Believed to have been originally built in 1827, the room houses the old coal boilers used to heat the building - a mass of cogs and pipes stretching into the roof - which are understood to have been completely out of use for at least 30 years.
A pin board around the corner, which is dated 1915, holds clues to the boiler room's former workers with a poem and another note reading 'Into this boiler room have walked the best people in the world, my friends.'
A walk down the hill into the grounds takes you to the former morgue, which was built in the Victorian era and fell out of use in the 1960s. The cobweb-covered room houses the original marble slab for bodies and its dusty cupboards house the old tools, aprons and boots, used by workers who would have carried out autopsies.
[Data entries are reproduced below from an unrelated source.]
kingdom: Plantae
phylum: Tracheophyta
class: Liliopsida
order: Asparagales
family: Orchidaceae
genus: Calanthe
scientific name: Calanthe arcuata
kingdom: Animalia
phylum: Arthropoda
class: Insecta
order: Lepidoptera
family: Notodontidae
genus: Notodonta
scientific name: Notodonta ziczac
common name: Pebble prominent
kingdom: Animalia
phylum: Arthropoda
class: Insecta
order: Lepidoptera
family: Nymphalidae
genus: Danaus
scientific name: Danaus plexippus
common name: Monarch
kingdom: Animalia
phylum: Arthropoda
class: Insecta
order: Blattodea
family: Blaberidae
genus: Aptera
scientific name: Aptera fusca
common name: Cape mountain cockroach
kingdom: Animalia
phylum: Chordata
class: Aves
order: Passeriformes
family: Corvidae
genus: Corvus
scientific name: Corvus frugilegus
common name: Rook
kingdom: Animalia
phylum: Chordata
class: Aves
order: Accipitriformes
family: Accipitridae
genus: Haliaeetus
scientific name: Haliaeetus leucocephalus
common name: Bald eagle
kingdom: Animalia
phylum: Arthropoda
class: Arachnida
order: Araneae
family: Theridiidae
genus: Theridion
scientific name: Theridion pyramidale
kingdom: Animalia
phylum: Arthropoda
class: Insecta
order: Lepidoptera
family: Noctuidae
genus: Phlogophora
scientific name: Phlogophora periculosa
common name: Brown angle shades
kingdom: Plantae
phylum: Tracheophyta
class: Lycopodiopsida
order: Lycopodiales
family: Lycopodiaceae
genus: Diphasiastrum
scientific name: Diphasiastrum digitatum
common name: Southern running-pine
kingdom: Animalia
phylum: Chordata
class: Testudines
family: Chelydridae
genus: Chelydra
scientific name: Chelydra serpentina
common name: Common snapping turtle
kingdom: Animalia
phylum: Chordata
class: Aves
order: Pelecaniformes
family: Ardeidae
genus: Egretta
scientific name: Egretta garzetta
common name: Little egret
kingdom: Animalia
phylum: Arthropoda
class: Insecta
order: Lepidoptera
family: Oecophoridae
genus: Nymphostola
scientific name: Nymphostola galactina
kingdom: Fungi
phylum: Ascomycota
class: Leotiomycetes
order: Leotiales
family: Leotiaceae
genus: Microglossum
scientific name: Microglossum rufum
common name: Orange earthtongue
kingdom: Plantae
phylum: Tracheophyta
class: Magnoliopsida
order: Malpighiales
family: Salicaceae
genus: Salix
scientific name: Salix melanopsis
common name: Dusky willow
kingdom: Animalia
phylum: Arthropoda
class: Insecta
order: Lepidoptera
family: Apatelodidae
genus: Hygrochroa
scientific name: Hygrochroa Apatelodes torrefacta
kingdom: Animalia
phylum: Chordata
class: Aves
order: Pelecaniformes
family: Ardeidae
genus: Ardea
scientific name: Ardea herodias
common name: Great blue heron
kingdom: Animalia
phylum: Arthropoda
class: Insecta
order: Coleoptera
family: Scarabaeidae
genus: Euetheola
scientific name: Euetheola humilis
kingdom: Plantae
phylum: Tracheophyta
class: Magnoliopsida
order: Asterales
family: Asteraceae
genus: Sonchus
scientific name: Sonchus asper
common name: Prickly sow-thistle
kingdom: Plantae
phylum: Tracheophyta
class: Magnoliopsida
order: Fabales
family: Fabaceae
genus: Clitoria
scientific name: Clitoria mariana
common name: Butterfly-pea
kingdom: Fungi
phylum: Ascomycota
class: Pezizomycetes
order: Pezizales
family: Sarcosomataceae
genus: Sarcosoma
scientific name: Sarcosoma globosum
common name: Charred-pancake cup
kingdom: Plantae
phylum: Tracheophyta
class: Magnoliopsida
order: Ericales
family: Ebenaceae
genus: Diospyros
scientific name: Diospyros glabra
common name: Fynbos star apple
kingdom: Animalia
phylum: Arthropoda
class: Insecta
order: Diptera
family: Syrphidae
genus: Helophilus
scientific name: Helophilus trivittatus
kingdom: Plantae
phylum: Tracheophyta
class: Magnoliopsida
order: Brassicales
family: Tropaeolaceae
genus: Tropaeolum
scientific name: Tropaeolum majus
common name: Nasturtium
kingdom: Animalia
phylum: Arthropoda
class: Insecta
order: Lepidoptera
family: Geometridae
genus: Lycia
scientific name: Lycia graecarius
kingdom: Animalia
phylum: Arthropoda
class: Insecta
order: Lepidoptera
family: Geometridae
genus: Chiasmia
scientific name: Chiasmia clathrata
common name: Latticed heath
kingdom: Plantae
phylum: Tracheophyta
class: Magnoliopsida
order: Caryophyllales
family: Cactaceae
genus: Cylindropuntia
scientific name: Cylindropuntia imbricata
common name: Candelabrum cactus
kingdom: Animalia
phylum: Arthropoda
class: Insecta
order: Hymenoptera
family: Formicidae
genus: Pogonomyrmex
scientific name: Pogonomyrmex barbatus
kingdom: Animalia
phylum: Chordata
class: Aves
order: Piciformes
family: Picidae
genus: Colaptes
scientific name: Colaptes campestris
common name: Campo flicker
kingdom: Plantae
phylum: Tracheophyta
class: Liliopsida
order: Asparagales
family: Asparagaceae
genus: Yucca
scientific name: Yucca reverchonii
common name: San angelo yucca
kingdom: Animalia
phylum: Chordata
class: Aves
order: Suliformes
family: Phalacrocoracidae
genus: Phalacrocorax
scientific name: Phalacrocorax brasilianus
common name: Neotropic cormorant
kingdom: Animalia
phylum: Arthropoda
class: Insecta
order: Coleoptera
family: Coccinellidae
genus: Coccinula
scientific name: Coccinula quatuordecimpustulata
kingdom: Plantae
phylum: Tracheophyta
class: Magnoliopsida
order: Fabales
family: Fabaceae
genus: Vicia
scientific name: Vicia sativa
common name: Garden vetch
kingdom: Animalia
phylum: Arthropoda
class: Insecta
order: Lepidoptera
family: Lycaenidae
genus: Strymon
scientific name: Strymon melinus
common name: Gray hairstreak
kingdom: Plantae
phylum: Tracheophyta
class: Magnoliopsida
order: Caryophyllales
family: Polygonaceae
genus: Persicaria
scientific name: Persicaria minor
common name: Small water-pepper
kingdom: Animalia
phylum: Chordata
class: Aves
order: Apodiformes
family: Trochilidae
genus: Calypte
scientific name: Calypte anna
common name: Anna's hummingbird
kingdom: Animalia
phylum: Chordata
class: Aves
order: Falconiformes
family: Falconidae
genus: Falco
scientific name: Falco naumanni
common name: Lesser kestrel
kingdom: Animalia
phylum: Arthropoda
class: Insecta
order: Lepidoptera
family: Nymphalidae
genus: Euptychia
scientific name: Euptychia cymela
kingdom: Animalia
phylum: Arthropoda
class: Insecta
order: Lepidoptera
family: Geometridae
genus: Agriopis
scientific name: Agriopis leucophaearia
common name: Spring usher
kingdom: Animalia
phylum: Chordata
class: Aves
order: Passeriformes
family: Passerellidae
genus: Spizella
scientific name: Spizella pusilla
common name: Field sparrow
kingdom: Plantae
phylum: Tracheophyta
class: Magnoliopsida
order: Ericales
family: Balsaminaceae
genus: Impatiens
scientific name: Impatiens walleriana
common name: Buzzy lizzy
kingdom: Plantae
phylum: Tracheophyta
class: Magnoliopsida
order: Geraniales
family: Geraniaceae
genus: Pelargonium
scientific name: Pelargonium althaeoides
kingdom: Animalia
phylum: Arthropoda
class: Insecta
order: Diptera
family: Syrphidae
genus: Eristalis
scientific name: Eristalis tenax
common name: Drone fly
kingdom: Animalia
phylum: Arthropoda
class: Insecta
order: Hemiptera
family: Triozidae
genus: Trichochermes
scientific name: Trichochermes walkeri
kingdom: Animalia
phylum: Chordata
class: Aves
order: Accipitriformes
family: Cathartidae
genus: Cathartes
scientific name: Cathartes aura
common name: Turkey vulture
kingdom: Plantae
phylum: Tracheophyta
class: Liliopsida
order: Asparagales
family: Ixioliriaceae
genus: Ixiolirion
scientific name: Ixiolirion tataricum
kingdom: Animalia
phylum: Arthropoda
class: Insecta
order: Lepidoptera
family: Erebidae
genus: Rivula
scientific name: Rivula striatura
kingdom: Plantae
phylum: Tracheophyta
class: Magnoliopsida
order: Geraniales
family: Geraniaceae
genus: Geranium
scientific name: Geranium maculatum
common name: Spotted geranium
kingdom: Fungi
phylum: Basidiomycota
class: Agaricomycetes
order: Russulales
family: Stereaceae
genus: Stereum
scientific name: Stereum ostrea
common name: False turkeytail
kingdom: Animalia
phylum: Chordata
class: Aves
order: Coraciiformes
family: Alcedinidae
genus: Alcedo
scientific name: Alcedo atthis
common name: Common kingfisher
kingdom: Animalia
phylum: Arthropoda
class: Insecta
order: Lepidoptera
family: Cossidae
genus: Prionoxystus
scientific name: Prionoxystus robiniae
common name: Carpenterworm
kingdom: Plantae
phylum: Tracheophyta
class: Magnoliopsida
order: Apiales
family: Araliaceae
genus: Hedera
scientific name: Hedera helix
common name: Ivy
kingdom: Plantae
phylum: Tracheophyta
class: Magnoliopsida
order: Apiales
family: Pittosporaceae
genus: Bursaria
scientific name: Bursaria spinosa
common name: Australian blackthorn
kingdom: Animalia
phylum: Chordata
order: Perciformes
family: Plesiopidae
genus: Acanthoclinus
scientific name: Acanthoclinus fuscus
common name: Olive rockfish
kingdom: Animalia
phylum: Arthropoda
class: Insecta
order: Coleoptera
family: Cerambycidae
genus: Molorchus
Nearby an empty former building which housed students in the 1940s and 1950s - and would suit a remake of The Shining - still holds exam books dated from 1954.
Meanwhile, in the cellars beneath the main building, is a trolley full of film reels which would have been shown to patients in the last century. Other treasures to be found in the cellars are a cannon ball fired from Lamel Hill in the civil war, and a vase found on the site in an excavation in the 1800s.